Helm is a package manager for Kubernetes, and like any package manager, sometimes things go wrong. When a helm upgrade or helm install fails, you’re left with a broken deployment. The good news is Helm keeps a history of your releases, allowing you to roll back to a known good state.
Let’s say you just ran helm upgrade my-app ./charts/my-app -f values.yaml and it bombed out. Your application is now in a weird, partially deployed state.
The first thing you need is the exact name of your release. You probably know this, but if you’ve forgotten or are working on someone else’s cluster, helm list -a will show you all releases, including those that are uninstalled or failed.
helm list -a
This will give you output like:
NAME NAMESPACE REVISION DEPLOYED STATUS CHART
my-app default 5 2023-10-27 10:00:00 failed my-app-1.2.0
another-app kube-system 1 2023-10-26 09:00:00 deployed another-app-0.5.1
Notice the REVISION column. This is key. Each time you install or upgrade a release, Helm increments this revision number. When an upgrade fails, the previous revision is usually still in a deployed or successful state.

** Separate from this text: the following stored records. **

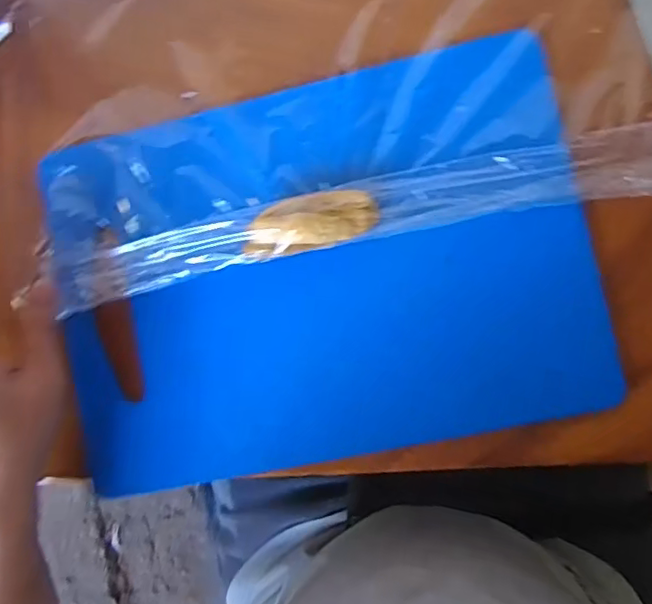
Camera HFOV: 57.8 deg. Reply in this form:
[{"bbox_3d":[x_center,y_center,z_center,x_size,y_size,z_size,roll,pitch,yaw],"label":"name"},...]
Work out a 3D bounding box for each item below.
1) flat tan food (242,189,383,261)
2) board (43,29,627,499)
[{"bbox_3d":[-0.010,-0.050,0.365,0.082,0.022,0.035,-13,86,7],"label":"flat tan food"},{"bbox_3d":[-0.009,-0.017,0.368,0.330,0.018,0.233,-12,86,7],"label":"board"}]

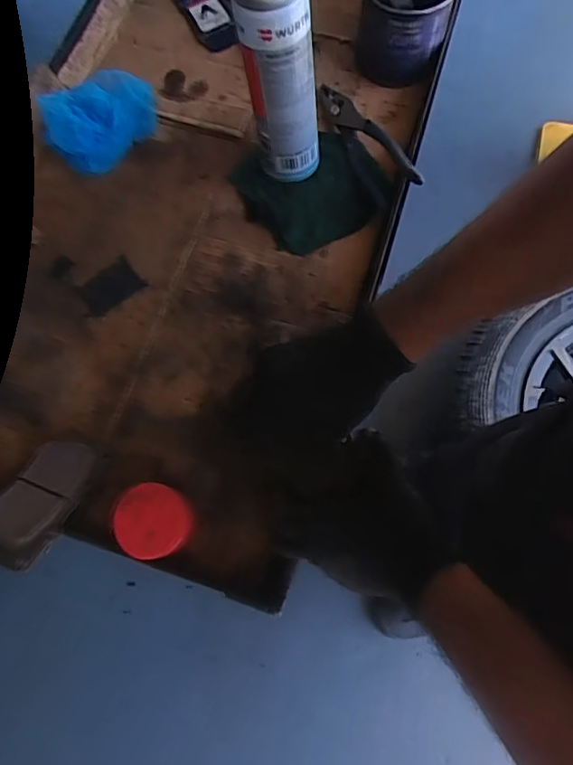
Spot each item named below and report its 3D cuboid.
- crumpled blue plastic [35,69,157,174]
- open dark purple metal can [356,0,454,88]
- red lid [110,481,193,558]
[{"bbox_3d":[-0.212,-0.317,0.615,0.080,0.060,0.145,37,77,14],"label":"crumpled blue plastic"},{"bbox_3d":[0.137,-0.427,0.613,0.100,0.106,0.103,9,73,6],"label":"open dark purple metal can"},{"bbox_3d":[-0.115,0.119,0.457,0.064,0.009,0.061,7,67,-16],"label":"red lid"}]

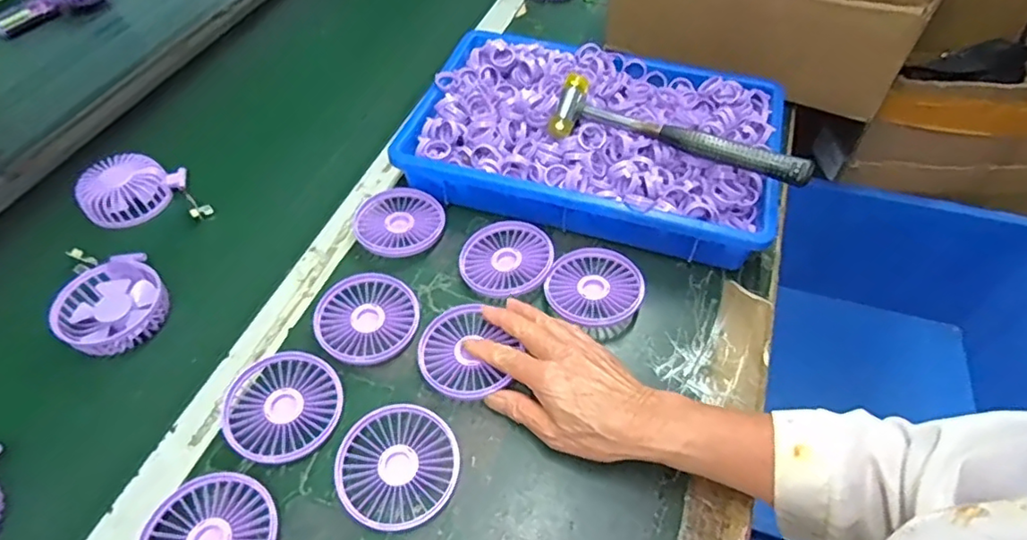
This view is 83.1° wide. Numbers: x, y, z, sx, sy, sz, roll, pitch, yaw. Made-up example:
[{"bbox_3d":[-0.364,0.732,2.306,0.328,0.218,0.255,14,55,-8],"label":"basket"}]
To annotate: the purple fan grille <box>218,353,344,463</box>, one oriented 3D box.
[{"bbox_3d":[-0.181,0.107,0.460,0.086,0.017,0.086,0,51,0],"label":"purple fan grille"}]

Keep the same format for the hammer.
[{"bbox_3d":[0.152,-0.127,0.542,0.238,0.040,0.051,19,54,15],"label":"hammer"}]

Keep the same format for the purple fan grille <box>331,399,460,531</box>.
[{"bbox_3d":[-0.086,0.145,0.431,0.085,0.016,0.086,0,51,0],"label":"purple fan grille"}]

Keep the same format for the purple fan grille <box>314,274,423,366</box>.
[{"bbox_3d":[-0.130,0.041,0.511,0.088,0.014,0.086,0,51,0],"label":"purple fan grille"}]

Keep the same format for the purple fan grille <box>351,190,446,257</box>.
[{"bbox_3d":[-0.113,-0.048,0.577,0.086,0.019,0.085,0,51,0],"label":"purple fan grille"}]

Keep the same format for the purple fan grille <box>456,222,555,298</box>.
[{"bbox_3d":[-0.008,-0.011,0.549,0.086,0.012,0.087,22,55,17],"label":"purple fan grille"}]

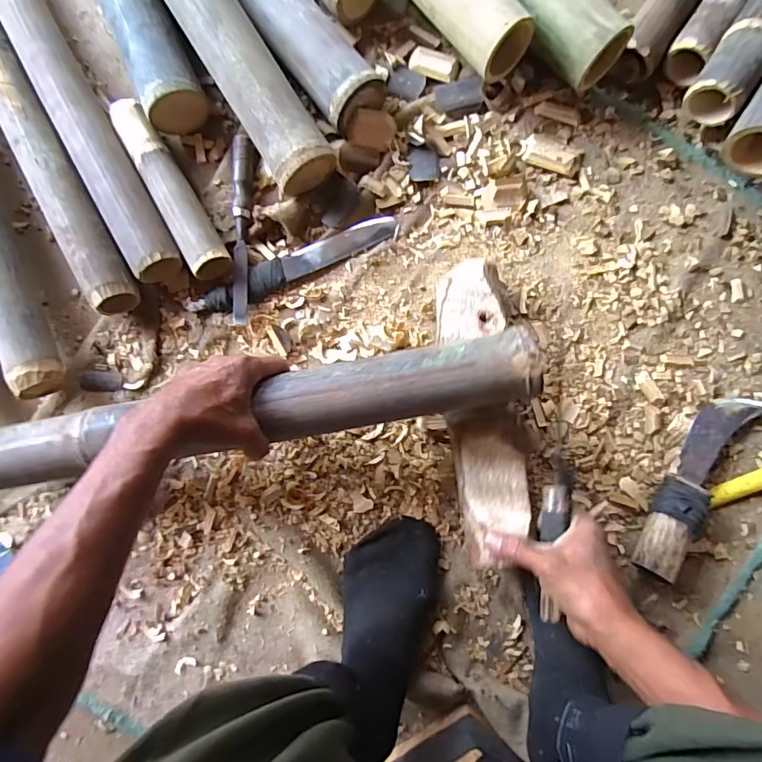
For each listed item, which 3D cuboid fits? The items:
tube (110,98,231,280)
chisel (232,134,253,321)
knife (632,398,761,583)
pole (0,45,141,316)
[{"bbox_3d":[-0.263,-0.241,0.580,0.049,0.041,0.249,-30,86,1],"label":"tube"},{"bbox_3d":[-0.175,-0.190,0.587,0.025,0.020,0.239,0,87,3],"label":"chisel"},{"bbox_3d":[0.366,0.115,0.537,0.063,0.037,0.239,35,77,4],"label":"knife"},{"bbox_3d":[-0.475,-0.374,0.599,0.060,0.058,0.647,-29,85,1],"label":"pole"}]

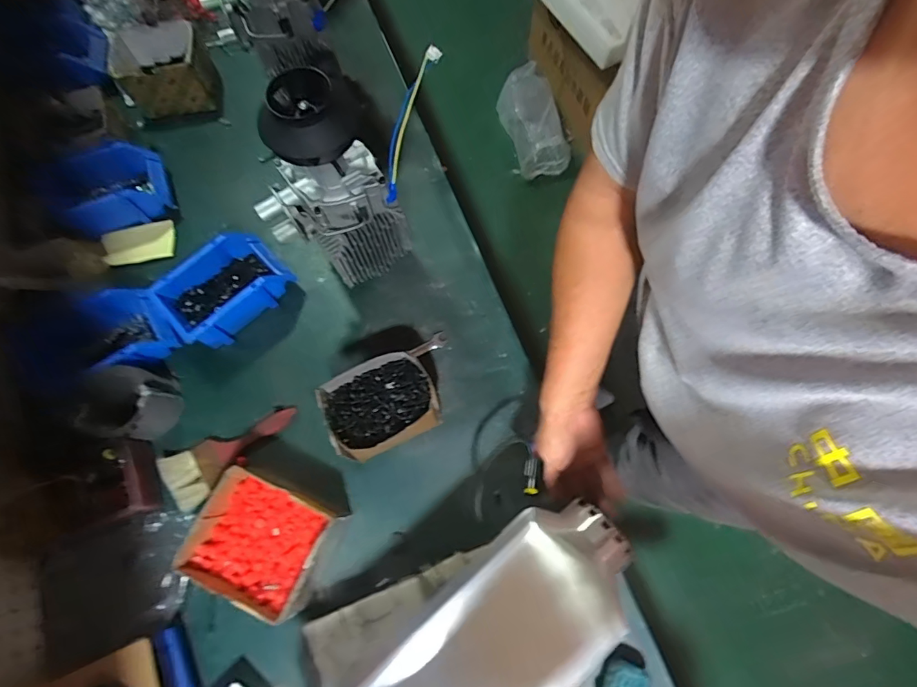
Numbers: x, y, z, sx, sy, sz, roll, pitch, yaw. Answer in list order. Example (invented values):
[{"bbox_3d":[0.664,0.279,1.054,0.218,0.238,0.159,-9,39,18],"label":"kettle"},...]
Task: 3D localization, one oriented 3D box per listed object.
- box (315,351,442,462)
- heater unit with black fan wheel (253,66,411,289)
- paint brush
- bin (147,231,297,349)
[{"bbox_3d":[-0.106,0.086,0.656,0.144,0.088,0.111,-27,73,-6],"label":"box"},{"bbox_3d":[-0.169,-0.189,0.606,0.161,0.288,0.105,-37,74,-9],"label":"heater unit with black fan wheel"},{"bbox_3d":[-0.329,0.156,0.673,0.191,0.028,0.080,-31,74,-7],"label":"paint brush"},{"bbox_3d":[-0.367,-0.088,0.729,0.177,0.071,0.117,-42,75,-10],"label":"bin"}]

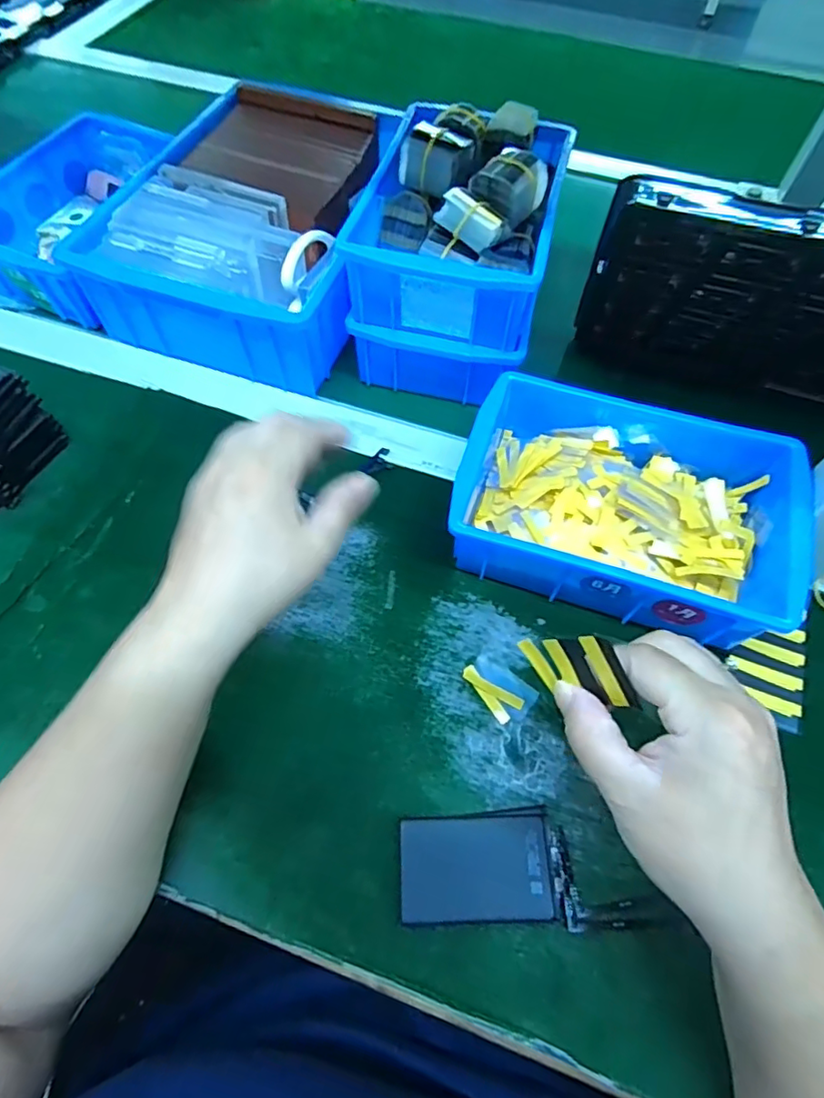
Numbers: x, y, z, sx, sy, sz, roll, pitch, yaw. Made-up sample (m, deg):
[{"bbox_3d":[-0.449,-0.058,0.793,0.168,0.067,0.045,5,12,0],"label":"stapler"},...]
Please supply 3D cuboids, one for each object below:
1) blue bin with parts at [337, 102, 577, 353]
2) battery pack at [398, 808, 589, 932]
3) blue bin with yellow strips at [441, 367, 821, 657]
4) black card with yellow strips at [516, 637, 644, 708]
[{"bbox_3d":[0.041,-0.245,0.411,0.138,0.075,0.193,15,62,6],"label":"blue bin with parts"},{"bbox_3d":[0.040,0.164,0.291,0.090,0.011,0.052,0,61,-2],"label":"battery pack"},{"bbox_3d":[0.135,-0.033,0.370,0.202,0.070,0.159,16,61,6],"label":"blue bin with yellow strips"},{"bbox_3d":[0.072,0.054,0.245,0.004,0.042,0.038,-43,110,-41],"label":"black card with yellow strips"}]

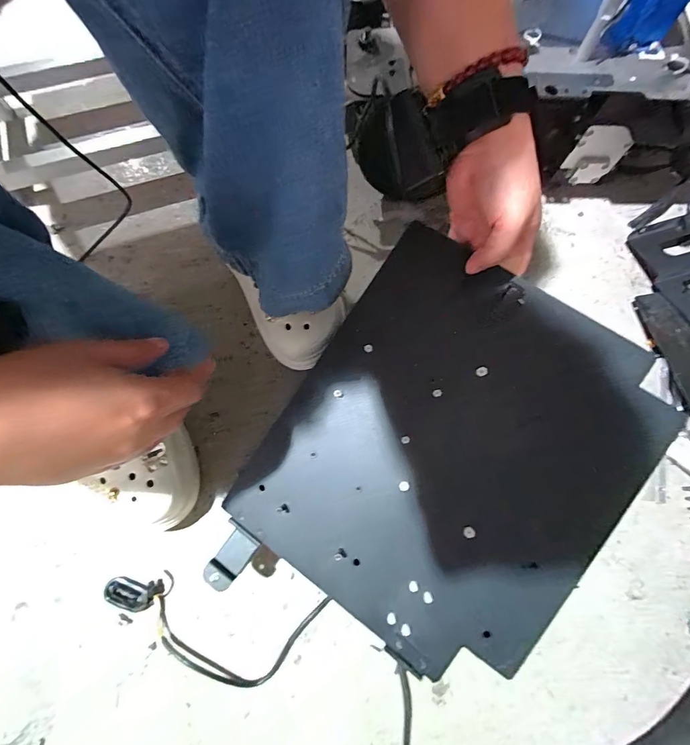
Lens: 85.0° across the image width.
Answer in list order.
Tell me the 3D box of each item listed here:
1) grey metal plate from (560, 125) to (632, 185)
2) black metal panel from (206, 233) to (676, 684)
[{"bbox_3d":[0.349,-0.301,0.524,0.073,0.076,0.023,-8,73,-4],"label":"grey metal plate"},{"bbox_3d":[0.082,0.080,0.337,0.280,0.012,0.347,33,90,11],"label":"black metal panel"}]

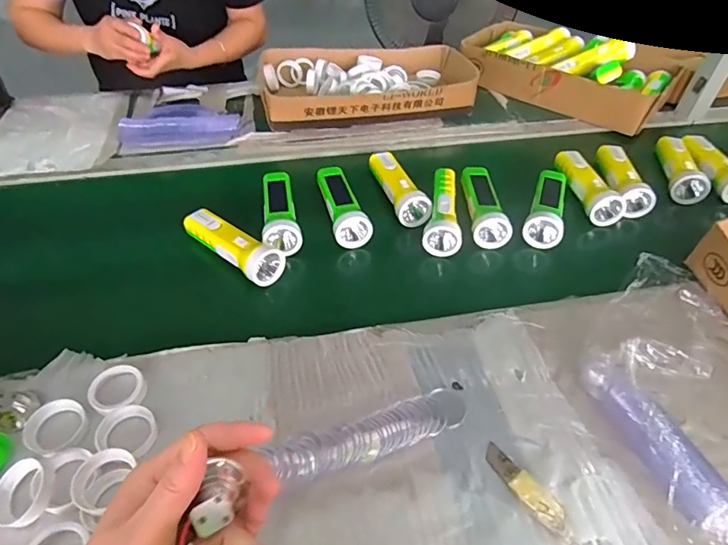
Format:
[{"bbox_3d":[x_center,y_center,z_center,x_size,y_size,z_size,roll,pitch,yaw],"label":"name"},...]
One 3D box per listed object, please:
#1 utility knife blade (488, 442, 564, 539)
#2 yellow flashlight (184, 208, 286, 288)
[{"bbox_3d":[0.154,0.205,0.448,0.024,0.006,0.095,-29,46,-18],"label":"utility knife blade"},{"bbox_3d":[-0.187,-0.038,0.647,0.166,0.045,0.055,27,52,21],"label":"yellow flashlight"}]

To see the history of your specific release, use helm history:
helm history my-app
This will show you something like:
REVISION DEPLOYED STATUS CHART
1 2023-10-25 08:00:00 deployed my-app-1.1.0
2 2023-10-26 09:00:00 deployed my-app-1.1.1
3 2023-10-27 10:00:00 superseded my-app-1.2.0
4 2023-10-27 10:05:00 superseded my-app-1.2.0
5 2023-10-27 10:10:00 failed my-app-1.2.0
You want to roll back to the last known good revision. In this example, revision 2 or 3 (if 1.2.0 was the new version and 1.1.1 was the old one, and the upgrade from 1.1.1 to 1.2.0 failed) seems like a good candidate. You’ll typically want to roll back to the revision before the one that failed. If revision 5 failed, you want to roll back to revision 4.
To perform the rollback, you use the helm rollback command:
helm rollback my-app 4
Helm will now attempt to revert the resources managed by this release back to the state they were in during revision 4. This involves deleting the resources created or modified by revision 5 and recreating or reconfiguring them to match revision 4.
If the rollback itself fails, it’s usually because the resources Helm is trying to revert are in an unexpected state due to the initial failure. You might need to manually clean up some Kubernetes resources before retrying the helm rollback.
After a successful rollback, if you run helm list -a again, you’ll see a new revision number for my-app, and its status will be deployed.
helm list -a
Output might look like:
NAME NAMESPACE REVISION DEPLOYED STATUS CHART
my-app default 6 2023-10-27 11:00:00 deployed my-app-1.2.0
another-app kube-system 1 2023-10-26 09:00:00 deployed another-app-0.5.1
Note that Helm doesn’t actually delete the failed revision (5 in this case). It just marks the release as deployed with the new, rolled-back revision (6). The history is preserved, allowing you to go back even further if needed.
The most common reason a helm rollback fails is that the rollback operation itself triggers a new set of Kubernetes validation errors. This often happens when the underlying Kubernetes API server has changed its behavior or when a resource’s state is so corrupted that even reverting to a previous configuration doesn’t satisfy the API. In such cases, you might need to inspect the Kubernetes events for the failing pods or deployments associated with your release.
The next error you’ll hit is likely a helm uninstall failing because the release has been rolled back to a state where some resources are still in a pending or error state, and Helm cannot cleanly remove them.